Another factor hindering tightwad bobble collectors was that this was a premier game, meaning ticket prices were higher. Also, it was part of the Opening Day ticket pack, meaning the bleacher seats were unavailable in single-game form. For Joe Fan, the cheapest he could do was a $19 view level seat. Hours before game time, they sold some $12 standing room tickets, but I’m sure most people had broken down and bought their tickets by then.
Joe Nuxhall Replica Statue
Tuesday June 10th
saw the team defeated by the St. Louis Cardinals in front of 34,000 fans after
an emotional ceremony to honor local hero, pitcher and broadcaster Joe Nuxhall,
who died in late 2007. The first 30,000 got an item that while it was not a
bobble, belongs in the bobble family for sure. It was a small bronze replica of
the statue of Joe that stands outside Great American Ballpark. It is very well
done, and the fact that something like this can be given away is testament to
how good modern life really is. We got some extras for Ebay listing, and they
sold a lot quicker than we expected, thanks to the quality of the item, and
“The Hamilton Assassin’s” incredible popularity.
Amazingly, I got to meet Tom
Tsuchiya, the noted sculptor responsible for the Nuxhall
statue, as well as some of the other player statues in front of GABP. I told
him how much I liked the big statues, and I mentioned that I had the little
one. The one thing he told me is that the smaller one is not quite a perfect
scale model of the bigger one. Apparently, there was something in the structure
of the bigger one that just couldn’t be shrunken down for the giveaway. Interesting.
This one was a bit of a head-scratcher to me. After several years of being in somewhat of a rut with bobbles, most of the low-hanging fruit has been picked. Barry Larkin, as well as both Marty and Joe, have all been honored twice, in spite of 139 years of baseball history here and a lot of uncovered ground. I figured this Adam Dunn one would be the same deal, a repeat of the 2002 Dunn, perhaps with a different uniform. I was way off.
What we have is Adam Dunn
dressed like Don Johnson’s Sonny Crockett character from Miami Vice. This is
about as different as you can get from the Reds SGAs. The bobble was given out
on July 26, a Saturday night. The crowd was about average for a Saturday game.
It was somewhere around 34,000 present to watch them fall to the Rockies in the
midst of a five-game skid. It was part of an 80’s-themed weekend. Why they
chose Adam Dunn to grace the bobble is beyond me. He was 10 when the 80’s
ended, but maybe he has some nostalgia for the 80s and volunteered to have his
likeness dressed up like this.

### Records
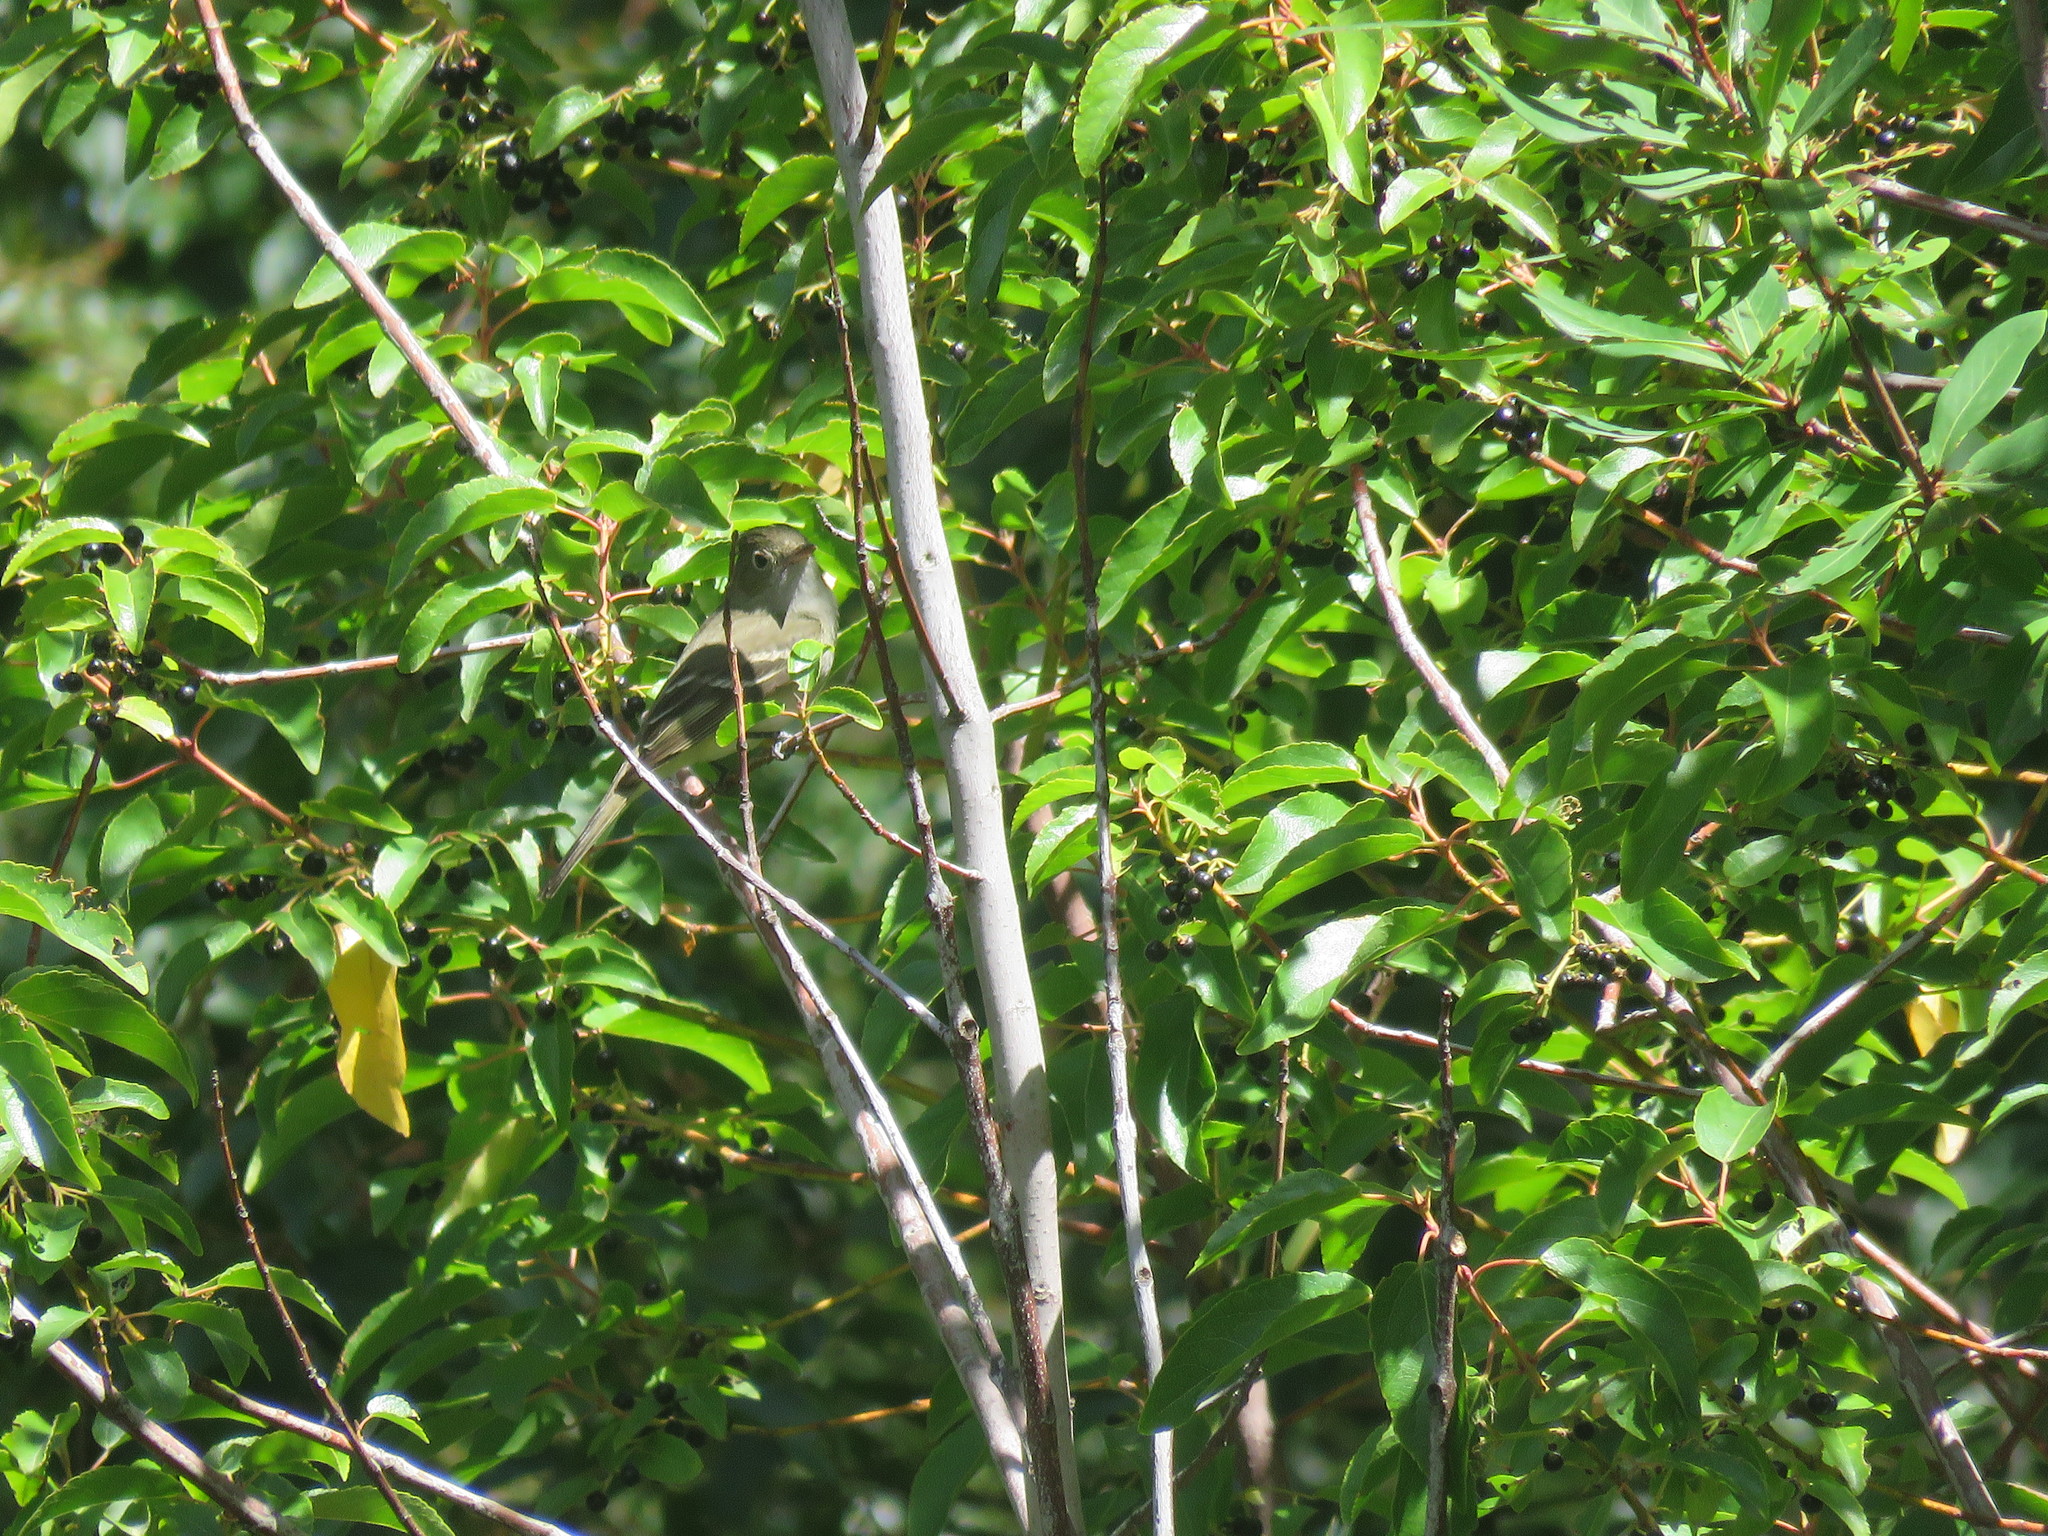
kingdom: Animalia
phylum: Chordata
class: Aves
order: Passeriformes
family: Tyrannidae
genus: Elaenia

---

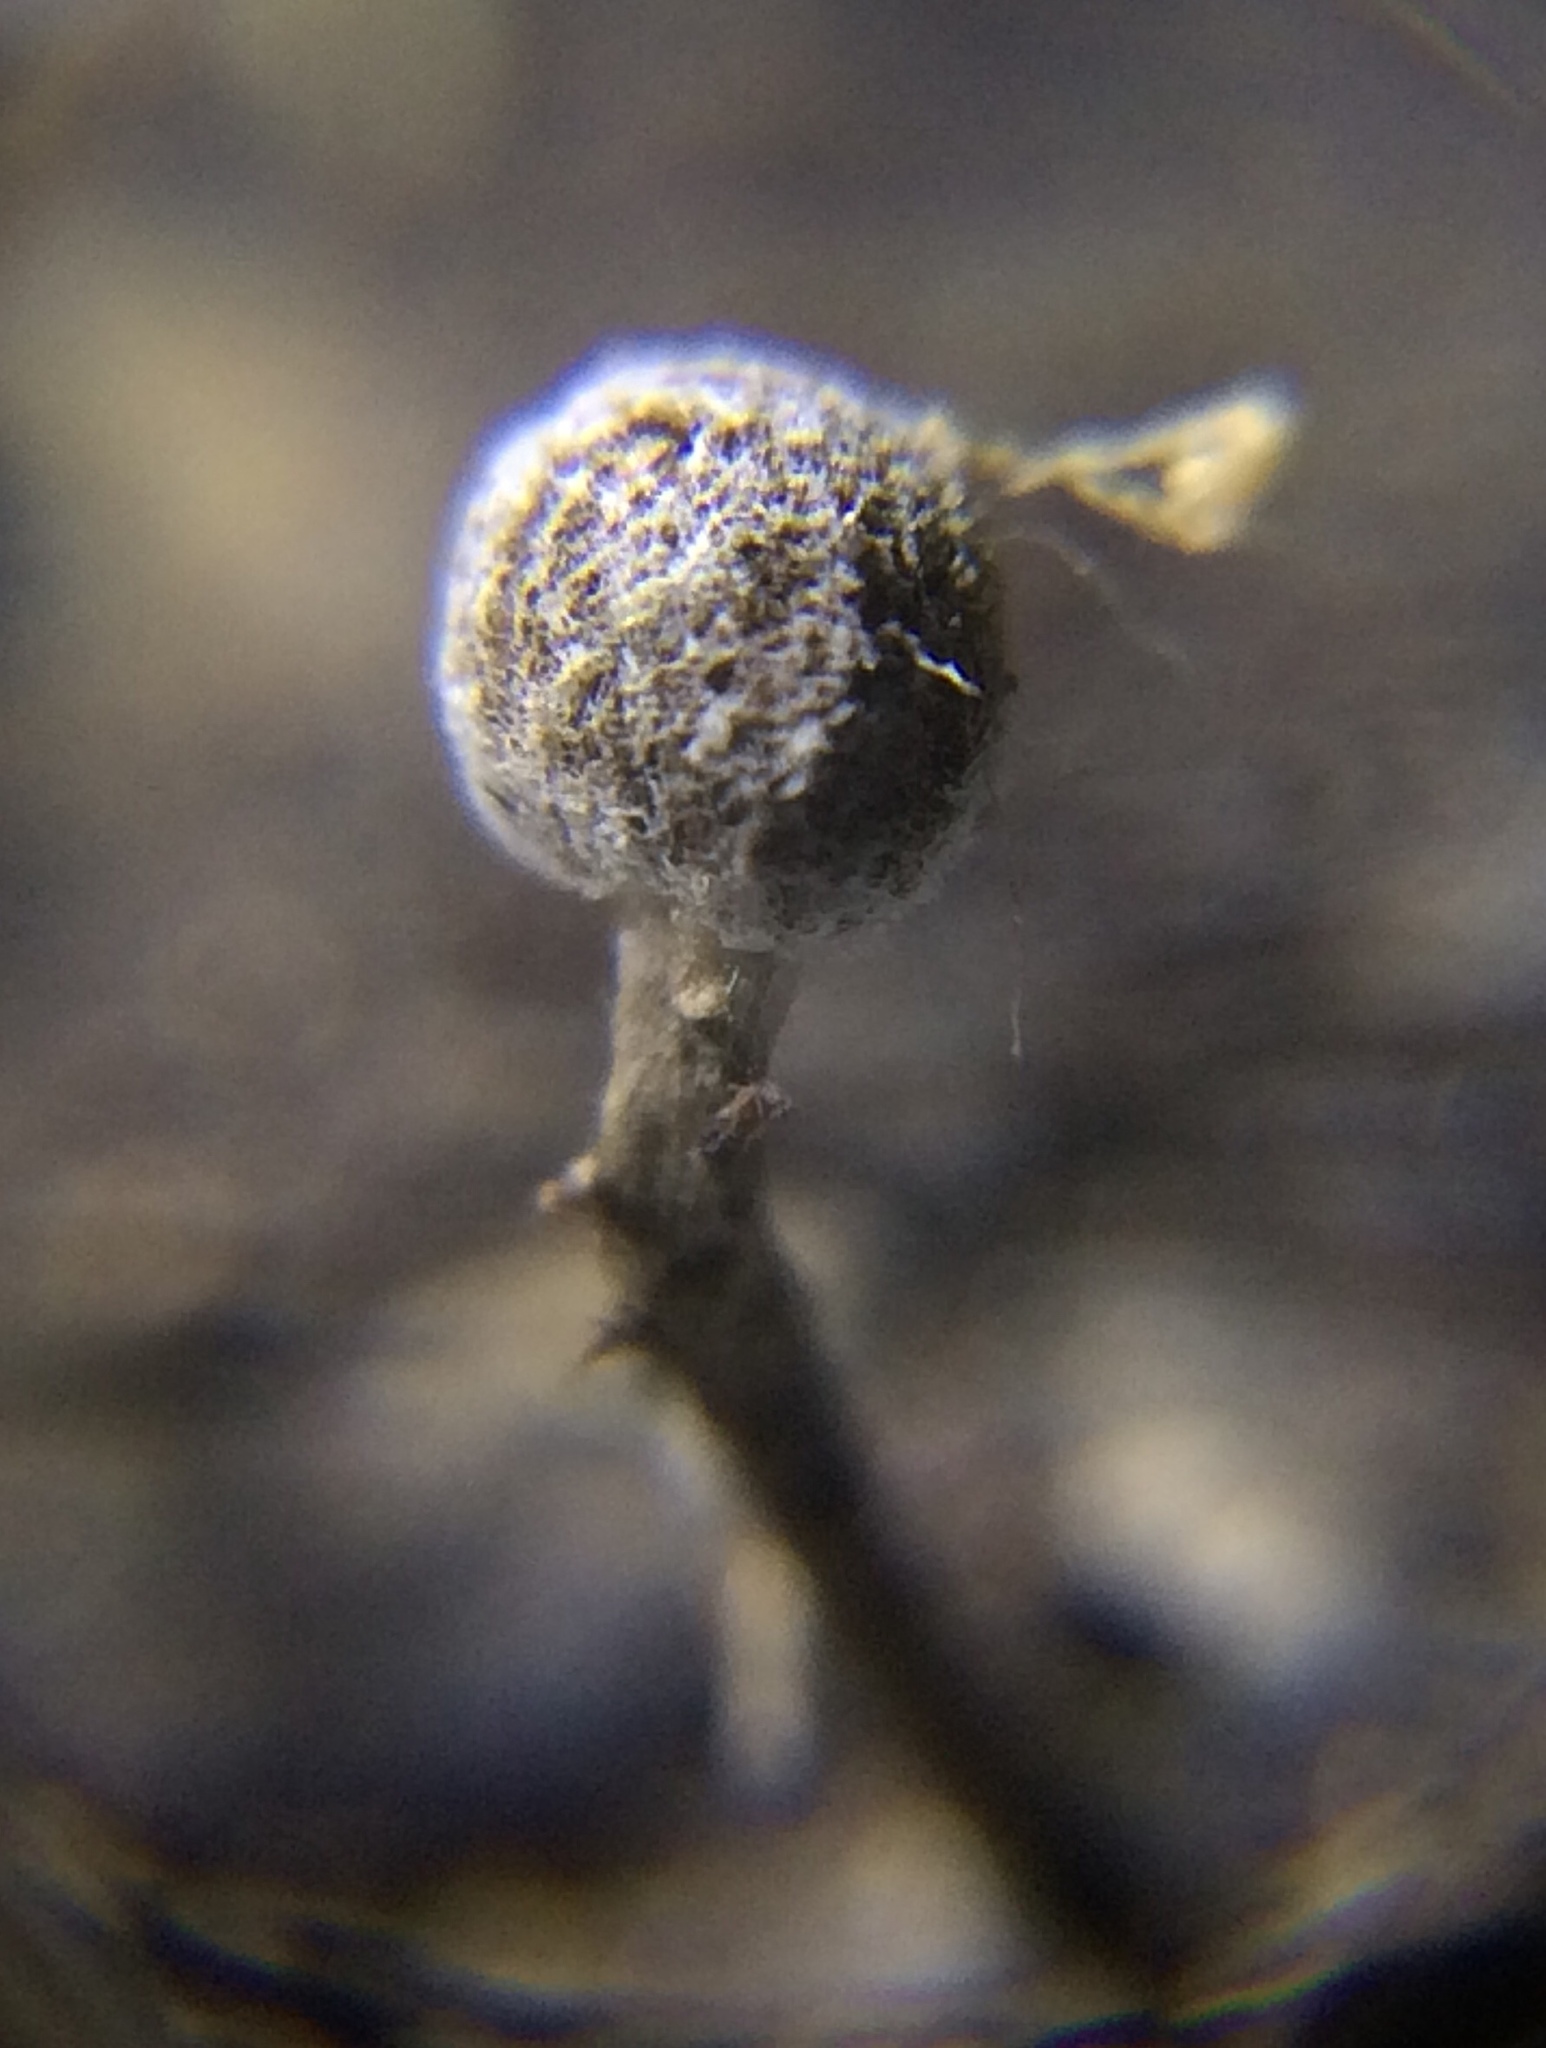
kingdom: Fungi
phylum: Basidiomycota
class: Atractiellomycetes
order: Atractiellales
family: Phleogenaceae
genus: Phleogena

### Set task
Pick up the piece on Cincinnati Reds stadium giveaways after its last sentence and keep writing it.

### Final result
Fans got a little unexpected
drama at this game, as radio broadcaster Jeff Brantley laid into Ken Griffey
Jr. for dogging it in the field. Word got back to the rabbit-eared Junior, who
hit one of his last homers as a Red later on that night, and after crossing
home, made a throat-slashing gesture at Brantley in the announcer’s booth and
shouted profanities at him. He was traded the following Thursday. This will be
some Reds fans’ last memory of Junior, which is a shame. Not only is Junior not
a thug, he is in fact a very decent person. While he will always be a scapegoat
for the team’s failure to win, the team’s problems go way beyond anything he
did.
Whether this bobble becomes popular will depend on how many collectors will be nostalgic for the 80s. Younger collectors don’t even remember the decade, and Boomers may not care for it. I grew up in the 80s and this one suits me just fine.
On a lighter note, my cousin
scheduled his wedding the night of this giveaway, meaning I had to grab the
bobbles and run from this game. I can’t believe he didn’t check the Reds’
schedule before planning the big day. The only thing worse would have been
having the thing during the Super Bowl.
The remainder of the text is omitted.